There's little doubt that Fort Lewis Army officer Ehren Watada, if he continues to refuse deployment to Iraq, is headed for an Army stockade. At a Wednesday, June 7, press conference, Watada, a first lieutenant with the Stryker Brigade, said he believes the war is morally wrong but has chosen not to seek conscientious-objector status. He joined the Army a few months after the U.S. invaded Iraq, but now he contends the war is illegal, based on the Bush government's "deception . . . manipulation [and] misconduct," which emerged later. That makes the order to send him to fight the war illegal, too, he argues. It's a contention, however, he'll unlikely be able to prove to a military court.
Facing Our Losses
Seattle Weekly's accounting of Washington state war dead.
Watada, 28, first will have to demonstrate that the war, sanctioned by Congress and U.S. coalition partners, violates federal or military law. Should he somehow surmount that legal mountain, he must separately prove his deployment this month is itself illegal. He likely knows his fate—this is more protest than legal challenge—and he's drawn the admiration of the antiwar movement, along with the wrath of some military families. He also might be quietly cheered on by some fellow soldiers but despised by others who, on the ground in Iraq, see it not as a war of good or bad or lawfulness but of survival, one where their main mission is to watch each other's back. Watada believes, however, "I best serve my soldiers by speaking out."
The similar case of Sgt. Kevin Benderman may be a good indicator of Watada's future. Though it's not widely known, Benderman, of the 4th Infantry Division out of Fort Hood, Texas, is already in the Fort Lewis stockade for refusing to deploy to Iraq. A 10-year Army veteran, Benderman actually did a tour there, from the time of the March invasion through September in 2003. After shipping home, he changed his views, remembering such incidents as, he claimed, a commander ordering his unit to shoot Iraqi children if they tossed pebbles again at U.S. soldiers. Facing redeployment to Iraq in 2004, he filed for conscientious-objector status. Unlike Watada, who is taking a legal stand, Benderman sought exception on moral grounds. But Army command refused even to accept his filing, Benderman contends. He was convicted last year of "missing movement"—refusing deployment—and was given 15 months in prison, loss of pay, reduction in rank, and, when he's released perhaps late this year, a dishonorable discharge. He is appealing.
Benderman, 41, frequently writes letters from the stockade that are published on the Web (www.bendermantimeline.com). He originally referred to himself as a conscientious objector and later added "prisoner of conscience." In one of his first messages, he wrote, "I have laid down my weapons of war to pick them up never again. It is my sincere hope that more people will do the same so that our children and grandchildren will never have to experience what so many of us already have—the single most barbaric of human endeavors, otherwise known as war." More recently, he expanded on his moral views: "We cannot expect government to do what is necessary to eliminate war because it generates large amounts of revenue for government. Governments and businesses are able to make record profits from war while the average citizen fighting in any given war cannot get proper treatment for their wounds or the mental and emotional anguish suffered as a result of their participation in war. How is this honorable?"

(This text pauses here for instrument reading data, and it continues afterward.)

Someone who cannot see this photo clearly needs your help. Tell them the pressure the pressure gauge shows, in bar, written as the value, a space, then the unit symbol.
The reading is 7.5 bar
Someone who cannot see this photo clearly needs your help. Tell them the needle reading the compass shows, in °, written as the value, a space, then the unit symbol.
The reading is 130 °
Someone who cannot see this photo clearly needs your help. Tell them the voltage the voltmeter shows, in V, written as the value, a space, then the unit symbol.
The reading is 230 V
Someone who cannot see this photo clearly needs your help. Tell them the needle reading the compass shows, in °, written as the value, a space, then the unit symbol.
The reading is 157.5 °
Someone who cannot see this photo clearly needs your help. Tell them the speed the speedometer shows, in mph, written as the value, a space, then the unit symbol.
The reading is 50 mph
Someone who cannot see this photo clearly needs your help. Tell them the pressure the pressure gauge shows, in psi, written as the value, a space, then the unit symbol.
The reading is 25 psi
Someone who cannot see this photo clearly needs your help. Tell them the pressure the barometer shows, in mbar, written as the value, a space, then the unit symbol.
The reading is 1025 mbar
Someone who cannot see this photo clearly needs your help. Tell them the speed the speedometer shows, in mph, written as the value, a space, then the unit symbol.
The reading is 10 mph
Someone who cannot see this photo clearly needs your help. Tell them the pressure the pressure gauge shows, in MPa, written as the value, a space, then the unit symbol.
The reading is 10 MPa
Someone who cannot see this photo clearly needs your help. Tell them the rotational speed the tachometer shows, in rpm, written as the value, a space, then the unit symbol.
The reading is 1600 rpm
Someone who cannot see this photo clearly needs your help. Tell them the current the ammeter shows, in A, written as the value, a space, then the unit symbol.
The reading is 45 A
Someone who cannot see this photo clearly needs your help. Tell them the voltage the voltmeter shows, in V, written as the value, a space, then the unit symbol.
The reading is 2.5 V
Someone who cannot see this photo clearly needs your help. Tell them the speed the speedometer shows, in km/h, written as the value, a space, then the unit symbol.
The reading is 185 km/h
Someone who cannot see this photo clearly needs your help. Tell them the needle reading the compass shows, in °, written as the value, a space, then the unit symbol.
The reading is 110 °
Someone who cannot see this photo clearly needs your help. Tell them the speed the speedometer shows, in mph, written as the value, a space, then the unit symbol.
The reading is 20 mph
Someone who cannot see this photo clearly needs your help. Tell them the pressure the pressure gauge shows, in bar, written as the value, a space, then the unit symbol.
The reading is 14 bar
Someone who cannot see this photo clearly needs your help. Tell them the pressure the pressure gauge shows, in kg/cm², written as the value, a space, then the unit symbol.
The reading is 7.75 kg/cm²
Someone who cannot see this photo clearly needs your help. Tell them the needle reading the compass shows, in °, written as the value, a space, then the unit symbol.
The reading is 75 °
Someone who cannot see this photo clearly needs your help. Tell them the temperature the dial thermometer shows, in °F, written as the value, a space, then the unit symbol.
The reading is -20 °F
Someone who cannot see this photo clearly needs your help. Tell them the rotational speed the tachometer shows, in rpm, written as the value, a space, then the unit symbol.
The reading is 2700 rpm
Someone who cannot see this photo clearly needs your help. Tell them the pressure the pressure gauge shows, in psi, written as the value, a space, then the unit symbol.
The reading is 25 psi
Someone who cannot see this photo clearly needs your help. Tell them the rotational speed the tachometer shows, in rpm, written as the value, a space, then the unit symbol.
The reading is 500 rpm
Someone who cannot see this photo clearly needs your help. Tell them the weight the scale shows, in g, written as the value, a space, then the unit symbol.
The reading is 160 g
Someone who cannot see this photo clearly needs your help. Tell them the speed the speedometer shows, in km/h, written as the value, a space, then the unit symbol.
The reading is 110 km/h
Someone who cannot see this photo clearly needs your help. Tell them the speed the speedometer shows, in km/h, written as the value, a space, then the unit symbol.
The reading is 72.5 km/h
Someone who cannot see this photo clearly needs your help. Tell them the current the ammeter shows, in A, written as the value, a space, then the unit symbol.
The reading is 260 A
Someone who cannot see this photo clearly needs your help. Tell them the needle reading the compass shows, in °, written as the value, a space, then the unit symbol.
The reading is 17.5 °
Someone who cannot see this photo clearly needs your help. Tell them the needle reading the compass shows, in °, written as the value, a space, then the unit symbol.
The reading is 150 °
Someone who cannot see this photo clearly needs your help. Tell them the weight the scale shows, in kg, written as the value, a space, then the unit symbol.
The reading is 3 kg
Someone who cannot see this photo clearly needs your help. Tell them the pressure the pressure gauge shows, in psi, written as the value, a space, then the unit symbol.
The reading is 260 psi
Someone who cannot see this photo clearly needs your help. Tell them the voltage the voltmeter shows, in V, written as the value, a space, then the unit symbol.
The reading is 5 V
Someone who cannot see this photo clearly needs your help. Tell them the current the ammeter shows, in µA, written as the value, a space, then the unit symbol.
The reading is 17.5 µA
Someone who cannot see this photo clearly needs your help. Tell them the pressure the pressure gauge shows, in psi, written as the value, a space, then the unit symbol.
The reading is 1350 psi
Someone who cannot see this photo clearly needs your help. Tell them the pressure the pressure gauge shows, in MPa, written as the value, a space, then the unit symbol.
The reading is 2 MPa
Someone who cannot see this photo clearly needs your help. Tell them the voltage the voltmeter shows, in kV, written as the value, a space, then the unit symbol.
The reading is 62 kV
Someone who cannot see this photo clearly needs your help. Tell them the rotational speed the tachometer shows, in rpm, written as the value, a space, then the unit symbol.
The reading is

Like Benderman, Watada is ready to follow his conscience and is "prepared to face the punishment." He almost certainly will be punished, and he could end up in a cell near Benderman. Watada's already being called some of the same names Benderman has heard, and Benderman has this advice for those who follow: "People told me that I abandoned soldiers. I did not. I chose to no longer fight in wars, because wars will never save lives, and they will never bring peace. I stand for soldiers that their lives and service be given the respect they deserve. People told me that I was a coward. They can believe that, but I know what it takes to stand on my principles against the tide, with the only certainty being that my wife stood with me. People told me that I was letting my country down. I disagree. I am standing to defend what our constitution was founded on—moral principles. . . . This country has compromised its integrity and lost its moral courage. We can't help others until we have fixed ourselves."